What is required:
Quote all of the entries word for word.

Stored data
<<<<

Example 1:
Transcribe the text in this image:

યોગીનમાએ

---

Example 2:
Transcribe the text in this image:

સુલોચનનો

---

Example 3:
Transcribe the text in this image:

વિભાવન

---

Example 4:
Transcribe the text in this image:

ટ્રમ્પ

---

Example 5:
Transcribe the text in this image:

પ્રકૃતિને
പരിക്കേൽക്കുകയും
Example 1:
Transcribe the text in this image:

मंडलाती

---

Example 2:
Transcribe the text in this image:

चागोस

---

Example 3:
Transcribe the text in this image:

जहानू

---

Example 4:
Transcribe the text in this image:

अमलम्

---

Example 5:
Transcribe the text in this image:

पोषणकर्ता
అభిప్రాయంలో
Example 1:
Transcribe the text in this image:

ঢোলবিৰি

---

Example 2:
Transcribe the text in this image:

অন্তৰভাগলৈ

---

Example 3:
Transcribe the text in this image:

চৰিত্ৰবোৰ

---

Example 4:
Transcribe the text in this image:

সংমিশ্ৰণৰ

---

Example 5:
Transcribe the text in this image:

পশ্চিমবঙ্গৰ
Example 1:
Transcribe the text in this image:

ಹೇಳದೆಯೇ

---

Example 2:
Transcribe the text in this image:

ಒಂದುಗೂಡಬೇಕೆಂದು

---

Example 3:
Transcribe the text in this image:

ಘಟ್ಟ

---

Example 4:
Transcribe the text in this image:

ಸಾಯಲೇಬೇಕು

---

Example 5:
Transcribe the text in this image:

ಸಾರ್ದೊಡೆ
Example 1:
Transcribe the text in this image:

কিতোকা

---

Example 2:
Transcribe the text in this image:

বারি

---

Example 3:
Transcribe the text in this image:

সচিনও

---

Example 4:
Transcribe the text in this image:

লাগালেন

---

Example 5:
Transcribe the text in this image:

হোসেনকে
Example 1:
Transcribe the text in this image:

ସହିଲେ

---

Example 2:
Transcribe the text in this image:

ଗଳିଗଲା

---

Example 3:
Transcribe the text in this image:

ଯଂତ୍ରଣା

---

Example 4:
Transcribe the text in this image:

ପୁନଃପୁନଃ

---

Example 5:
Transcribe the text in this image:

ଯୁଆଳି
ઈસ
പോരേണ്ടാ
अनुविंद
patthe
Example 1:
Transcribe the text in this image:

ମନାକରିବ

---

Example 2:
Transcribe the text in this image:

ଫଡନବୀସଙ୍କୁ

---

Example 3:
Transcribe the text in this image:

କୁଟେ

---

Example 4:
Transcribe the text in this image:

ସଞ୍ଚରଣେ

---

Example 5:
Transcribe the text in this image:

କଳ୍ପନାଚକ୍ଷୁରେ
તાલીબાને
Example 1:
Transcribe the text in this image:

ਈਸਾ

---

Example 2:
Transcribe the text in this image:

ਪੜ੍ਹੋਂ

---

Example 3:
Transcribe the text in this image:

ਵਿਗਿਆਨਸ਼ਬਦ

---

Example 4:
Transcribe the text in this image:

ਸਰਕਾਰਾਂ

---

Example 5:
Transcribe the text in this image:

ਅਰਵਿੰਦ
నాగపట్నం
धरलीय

>>>>

Expected answer:
Example 1:
Transcribe the text in this image:

યોગીનમાએ

---

Example 2:
Transcribe the text in this image:

સુલોચનનો

---

Example 3:
Transcribe the text in this image:

વિભાવન

---

Example 4:
Transcribe the text in this image:

ટ્રમ્પ

---

Example 5:
Transcribe the text in this image:

પ્રકૃતિને
പരിക്കേൽക്കുകയും
Example 1:
Transcribe the text in this image:

मंडलाती

---

Example 2:
Transcribe the text in this image:

चागोस

---

Example 3:
Transcribe the text in this image:

जहानू

---

Example 4:
Transcribe the text in this image:

अमलम्

---

Example 5:
Transcribe the text in this image:

पोषणकर्ता
అభిప్రాయంలో
Example 1:
Transcribe the text in this image:

ঢোলবিৰি

---

Example 2:
Transcribe the text in this image:

অন্তৰভাগলৈ

---

Example 3:
Transcribe the text in this image:

চৰিত্ৰবোৰ

---

Example 4:
Transcribe the text in this image:

সংমিশ্ৰণৰ

---

Example 5:
Transcribe the text in this image:

পশ্চিমবঙ্গৰ
Example 1:
Transcribe the text in this image:

ಹೇಳದೆಯೇ

---

Example 2:
Transcribe the text in this image:

ಒಂದುಗೂಡಬೇಕೆಂದು

---

Example 3:
Transcribe the text in this image:

ಘಟ್ಟ

---

Example 4:
Transcribe the text in this image:

ಸಾಯಲೇಬೇಕು

---

Example 5:
Transcribe the text in this image:

ಸಾರ್ದೊಡೆ
Example 1:
Transcribe the text in this image:

কিতোকা

---

Example 2:
Transcribe the text in this image:

বারি

---

Example 3:
Transcribe the text in this image:

সচিনও

---

Example 4:
Transcribe the text in this image:

লাগালেন

---

Example 5:
Transcribe the text in this image:

হোসেনকে
Example 1:
Transcribe the text in this image:

ସହିଲେ

---

Example 2:
Transcribe the text in this image:

ଗଳିଗଲା

---

Example 3:
Transcribe the text in this image:

ଯଂତ୍ରଣା

---

Example 4:
Transcribe the text in this image:

ପୁନଃପୁନଃ

---

Example 5:
Transcribe the text in this image:

ଯୁଆଳି
ઈસ
പോരേണ്ടാ
अनुविंद
patthe
Example 1:
Transcribe the text in this image:

ମନାକରିବ

---

Example 2:
Transcribe the text in this image:

ଫଡନବୀସଙ୍କୁ

---

Example 3:
Transcribe the text in this image:

କୁଟେ

---

Example 4:
Transcribe the text in this image:

ସଞ୍ଚରଣେ

---

Example 5:
Transcribe the text in this image:

କଳ୍ପନାଚକ୍ଷୁରେ
તાલીબાને
Example 1:
Transcribe the text in this image:

ਈਸਾ

---

Example 2:
Transcribe the text in this image:

ਪੜ੍ਹੋਂ

---

Example 3:
Transcribe the text in this image:

ਵਿਗਿਆਨਸ਼ਬਦ

---

Example 4:
Transcribe the text in this image:

ਸਰਕਾਰਾਂ

---

Example 5:
Transcribe the text in this image:

ਅਰਵਿੰਦ
నాగపట్నం
धरलीय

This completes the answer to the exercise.